Transcribed page text:
━━━
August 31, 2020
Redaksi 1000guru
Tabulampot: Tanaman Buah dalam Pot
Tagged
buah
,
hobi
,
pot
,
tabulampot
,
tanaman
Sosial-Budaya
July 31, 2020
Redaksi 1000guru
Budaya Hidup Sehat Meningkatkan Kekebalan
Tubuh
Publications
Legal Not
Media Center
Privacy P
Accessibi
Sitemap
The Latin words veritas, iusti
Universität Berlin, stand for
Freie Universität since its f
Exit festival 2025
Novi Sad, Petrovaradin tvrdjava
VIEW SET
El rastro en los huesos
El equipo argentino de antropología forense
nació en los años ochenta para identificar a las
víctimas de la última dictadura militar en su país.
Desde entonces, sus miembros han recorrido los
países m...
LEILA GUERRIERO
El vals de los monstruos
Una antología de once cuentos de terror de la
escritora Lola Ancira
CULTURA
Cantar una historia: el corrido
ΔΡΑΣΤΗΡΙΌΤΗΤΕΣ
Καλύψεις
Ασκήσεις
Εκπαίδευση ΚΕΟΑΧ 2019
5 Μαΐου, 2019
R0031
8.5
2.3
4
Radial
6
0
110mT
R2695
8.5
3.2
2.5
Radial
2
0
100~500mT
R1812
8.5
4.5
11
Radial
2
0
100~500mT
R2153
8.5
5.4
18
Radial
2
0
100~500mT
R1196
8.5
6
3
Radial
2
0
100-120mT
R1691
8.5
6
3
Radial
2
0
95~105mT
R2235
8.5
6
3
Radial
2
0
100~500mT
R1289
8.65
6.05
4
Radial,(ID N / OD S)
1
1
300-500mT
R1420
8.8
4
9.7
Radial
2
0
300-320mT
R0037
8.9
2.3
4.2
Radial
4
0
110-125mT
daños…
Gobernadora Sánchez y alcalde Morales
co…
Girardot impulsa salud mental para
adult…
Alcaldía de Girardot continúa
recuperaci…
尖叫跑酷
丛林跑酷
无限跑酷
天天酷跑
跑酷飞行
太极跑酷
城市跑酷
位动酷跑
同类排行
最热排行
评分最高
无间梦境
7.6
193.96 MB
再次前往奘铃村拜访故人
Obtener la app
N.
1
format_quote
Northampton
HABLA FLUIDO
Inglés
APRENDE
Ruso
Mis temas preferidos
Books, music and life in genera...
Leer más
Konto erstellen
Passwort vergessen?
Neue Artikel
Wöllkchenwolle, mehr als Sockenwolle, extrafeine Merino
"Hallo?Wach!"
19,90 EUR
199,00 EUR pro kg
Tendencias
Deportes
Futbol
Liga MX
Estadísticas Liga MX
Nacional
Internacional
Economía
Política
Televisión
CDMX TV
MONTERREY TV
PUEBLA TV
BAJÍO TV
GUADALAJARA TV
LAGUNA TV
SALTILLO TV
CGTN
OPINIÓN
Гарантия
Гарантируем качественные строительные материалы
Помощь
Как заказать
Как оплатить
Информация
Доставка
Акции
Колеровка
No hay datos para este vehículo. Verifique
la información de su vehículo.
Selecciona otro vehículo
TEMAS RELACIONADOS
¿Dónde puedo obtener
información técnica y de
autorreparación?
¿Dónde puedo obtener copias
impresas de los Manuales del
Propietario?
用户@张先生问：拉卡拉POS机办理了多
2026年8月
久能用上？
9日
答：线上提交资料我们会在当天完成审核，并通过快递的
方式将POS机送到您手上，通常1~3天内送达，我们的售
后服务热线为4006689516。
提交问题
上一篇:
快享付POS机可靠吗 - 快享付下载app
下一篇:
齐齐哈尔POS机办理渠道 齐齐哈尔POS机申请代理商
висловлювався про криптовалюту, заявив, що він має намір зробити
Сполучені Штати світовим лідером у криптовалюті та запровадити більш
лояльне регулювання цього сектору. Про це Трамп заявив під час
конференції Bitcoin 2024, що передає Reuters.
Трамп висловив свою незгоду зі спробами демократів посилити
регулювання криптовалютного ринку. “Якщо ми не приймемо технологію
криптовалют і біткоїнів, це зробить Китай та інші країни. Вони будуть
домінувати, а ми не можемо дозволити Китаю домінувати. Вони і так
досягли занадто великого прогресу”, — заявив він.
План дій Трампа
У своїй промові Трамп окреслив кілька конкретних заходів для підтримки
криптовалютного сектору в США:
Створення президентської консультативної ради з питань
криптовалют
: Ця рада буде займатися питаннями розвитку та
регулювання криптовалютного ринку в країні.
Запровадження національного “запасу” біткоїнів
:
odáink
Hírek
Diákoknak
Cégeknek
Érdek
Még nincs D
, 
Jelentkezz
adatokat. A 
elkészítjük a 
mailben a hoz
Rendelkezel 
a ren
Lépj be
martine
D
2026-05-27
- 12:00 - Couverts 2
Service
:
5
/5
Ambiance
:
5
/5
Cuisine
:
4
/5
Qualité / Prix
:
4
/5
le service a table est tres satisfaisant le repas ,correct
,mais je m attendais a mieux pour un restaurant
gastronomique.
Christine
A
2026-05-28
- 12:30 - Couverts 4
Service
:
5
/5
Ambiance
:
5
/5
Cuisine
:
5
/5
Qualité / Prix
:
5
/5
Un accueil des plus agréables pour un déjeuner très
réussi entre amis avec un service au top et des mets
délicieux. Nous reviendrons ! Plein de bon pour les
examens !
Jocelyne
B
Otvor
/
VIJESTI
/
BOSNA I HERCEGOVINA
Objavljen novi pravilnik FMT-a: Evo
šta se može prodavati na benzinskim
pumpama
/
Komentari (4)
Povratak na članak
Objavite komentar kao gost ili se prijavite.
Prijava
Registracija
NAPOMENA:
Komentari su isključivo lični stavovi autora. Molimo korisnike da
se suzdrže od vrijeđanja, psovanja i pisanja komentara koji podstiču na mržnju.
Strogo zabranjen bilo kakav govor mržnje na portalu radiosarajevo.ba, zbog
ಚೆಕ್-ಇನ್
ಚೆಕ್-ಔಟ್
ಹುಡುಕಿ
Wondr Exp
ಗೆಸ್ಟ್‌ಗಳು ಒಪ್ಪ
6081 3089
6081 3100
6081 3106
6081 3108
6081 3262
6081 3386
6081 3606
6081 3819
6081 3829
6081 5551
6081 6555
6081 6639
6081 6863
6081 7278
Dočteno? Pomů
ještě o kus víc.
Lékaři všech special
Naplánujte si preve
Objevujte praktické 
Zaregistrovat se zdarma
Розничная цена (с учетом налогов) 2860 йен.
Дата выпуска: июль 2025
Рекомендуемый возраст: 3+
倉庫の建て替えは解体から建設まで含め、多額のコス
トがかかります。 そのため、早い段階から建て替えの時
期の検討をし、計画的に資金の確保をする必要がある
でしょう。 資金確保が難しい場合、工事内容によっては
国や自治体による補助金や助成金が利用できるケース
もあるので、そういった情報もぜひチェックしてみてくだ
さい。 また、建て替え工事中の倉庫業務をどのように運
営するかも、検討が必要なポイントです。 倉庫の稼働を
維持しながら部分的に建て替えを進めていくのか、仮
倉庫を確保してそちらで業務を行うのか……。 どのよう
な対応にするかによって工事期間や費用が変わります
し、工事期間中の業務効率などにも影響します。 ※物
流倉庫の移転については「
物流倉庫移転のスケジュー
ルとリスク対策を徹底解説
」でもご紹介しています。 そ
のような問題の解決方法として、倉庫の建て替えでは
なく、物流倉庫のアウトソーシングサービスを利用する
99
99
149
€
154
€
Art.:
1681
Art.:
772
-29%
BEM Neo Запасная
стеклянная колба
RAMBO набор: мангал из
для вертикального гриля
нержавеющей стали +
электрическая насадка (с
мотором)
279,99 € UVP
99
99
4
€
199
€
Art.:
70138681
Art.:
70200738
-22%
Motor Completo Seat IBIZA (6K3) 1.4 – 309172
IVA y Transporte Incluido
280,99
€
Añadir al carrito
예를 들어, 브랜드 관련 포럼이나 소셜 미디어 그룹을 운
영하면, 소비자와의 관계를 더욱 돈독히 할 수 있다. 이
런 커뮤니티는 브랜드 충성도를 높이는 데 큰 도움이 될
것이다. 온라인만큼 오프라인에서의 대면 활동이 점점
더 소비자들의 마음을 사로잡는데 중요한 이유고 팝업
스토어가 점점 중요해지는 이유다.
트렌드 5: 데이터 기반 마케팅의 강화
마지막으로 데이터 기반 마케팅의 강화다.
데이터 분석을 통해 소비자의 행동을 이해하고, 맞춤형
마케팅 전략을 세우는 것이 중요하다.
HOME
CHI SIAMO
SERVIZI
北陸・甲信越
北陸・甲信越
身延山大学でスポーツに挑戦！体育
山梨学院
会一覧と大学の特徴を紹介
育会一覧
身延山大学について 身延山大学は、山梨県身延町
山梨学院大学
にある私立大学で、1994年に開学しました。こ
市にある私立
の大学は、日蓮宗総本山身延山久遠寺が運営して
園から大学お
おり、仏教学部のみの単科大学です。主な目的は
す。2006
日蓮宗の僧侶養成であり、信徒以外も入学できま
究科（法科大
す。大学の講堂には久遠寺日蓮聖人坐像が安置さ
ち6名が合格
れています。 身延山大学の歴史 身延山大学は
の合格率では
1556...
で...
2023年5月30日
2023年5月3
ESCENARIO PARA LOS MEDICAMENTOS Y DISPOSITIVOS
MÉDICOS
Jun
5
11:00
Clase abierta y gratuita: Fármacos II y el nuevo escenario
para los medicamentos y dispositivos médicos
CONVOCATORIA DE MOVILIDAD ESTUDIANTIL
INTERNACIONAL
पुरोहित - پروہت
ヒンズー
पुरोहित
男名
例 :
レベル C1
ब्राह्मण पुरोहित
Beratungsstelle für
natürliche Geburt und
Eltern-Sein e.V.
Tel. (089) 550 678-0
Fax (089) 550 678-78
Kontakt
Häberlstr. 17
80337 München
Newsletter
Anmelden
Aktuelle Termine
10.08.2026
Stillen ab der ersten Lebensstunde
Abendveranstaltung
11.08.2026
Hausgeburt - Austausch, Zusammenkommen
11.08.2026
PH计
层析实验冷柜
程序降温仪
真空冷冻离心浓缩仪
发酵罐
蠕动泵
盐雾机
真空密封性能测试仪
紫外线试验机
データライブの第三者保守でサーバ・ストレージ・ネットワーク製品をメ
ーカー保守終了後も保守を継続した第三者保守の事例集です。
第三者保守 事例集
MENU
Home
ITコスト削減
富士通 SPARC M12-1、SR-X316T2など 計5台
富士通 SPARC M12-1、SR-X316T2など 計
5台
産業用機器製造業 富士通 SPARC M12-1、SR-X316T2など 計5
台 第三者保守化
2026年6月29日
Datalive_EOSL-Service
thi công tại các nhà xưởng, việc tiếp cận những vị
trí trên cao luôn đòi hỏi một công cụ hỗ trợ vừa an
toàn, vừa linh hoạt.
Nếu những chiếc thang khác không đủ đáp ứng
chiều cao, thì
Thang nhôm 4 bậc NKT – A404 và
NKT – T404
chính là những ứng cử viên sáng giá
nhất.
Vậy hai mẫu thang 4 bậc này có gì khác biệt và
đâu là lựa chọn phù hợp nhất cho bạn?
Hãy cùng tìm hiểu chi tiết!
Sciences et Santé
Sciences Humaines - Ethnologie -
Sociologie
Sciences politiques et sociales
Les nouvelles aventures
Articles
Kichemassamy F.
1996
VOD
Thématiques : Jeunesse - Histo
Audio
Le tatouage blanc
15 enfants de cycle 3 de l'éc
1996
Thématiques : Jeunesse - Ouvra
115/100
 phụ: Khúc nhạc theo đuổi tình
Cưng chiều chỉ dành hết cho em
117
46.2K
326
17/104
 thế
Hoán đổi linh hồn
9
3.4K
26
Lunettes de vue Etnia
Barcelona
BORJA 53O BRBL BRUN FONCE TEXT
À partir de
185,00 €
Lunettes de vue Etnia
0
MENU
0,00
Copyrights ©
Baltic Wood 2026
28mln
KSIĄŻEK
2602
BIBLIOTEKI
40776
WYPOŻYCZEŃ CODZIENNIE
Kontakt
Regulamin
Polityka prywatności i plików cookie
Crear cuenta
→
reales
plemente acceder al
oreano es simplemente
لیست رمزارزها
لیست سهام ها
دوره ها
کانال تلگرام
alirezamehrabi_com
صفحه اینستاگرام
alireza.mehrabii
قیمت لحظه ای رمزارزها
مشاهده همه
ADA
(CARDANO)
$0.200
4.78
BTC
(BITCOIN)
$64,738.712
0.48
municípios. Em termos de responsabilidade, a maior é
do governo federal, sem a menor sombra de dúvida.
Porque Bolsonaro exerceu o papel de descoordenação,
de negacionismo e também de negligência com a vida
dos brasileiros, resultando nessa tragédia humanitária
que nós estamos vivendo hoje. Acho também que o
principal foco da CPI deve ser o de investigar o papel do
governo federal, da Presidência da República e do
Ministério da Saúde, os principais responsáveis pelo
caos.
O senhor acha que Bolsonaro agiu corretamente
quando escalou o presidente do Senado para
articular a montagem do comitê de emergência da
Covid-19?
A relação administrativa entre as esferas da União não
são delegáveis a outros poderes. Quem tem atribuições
━━━
| Requirement |
Reproduce the entries word for word, starting with the first line and going on through the line with "Universität Berlin, stand for". Include both of those lines.

| Output of the task |
August 31, 2020
Redaksi 1000guru
Tabulampot: Tanaman Buah dalam Pot
Tagged
buah
,
hobi
,
pot
,
tabulampot
,
tanaman
Sosial-Budaya
July 31, 2020
Redaksi 1000guru
Budaya Hidup Sehat Meningkatkan Kekebalan
Tubuh
Publications
Legal Not
Media Center
Privacy P
Accessibi
Sitemap
The Latin words veritas, iusti
Universität Berlin, stand for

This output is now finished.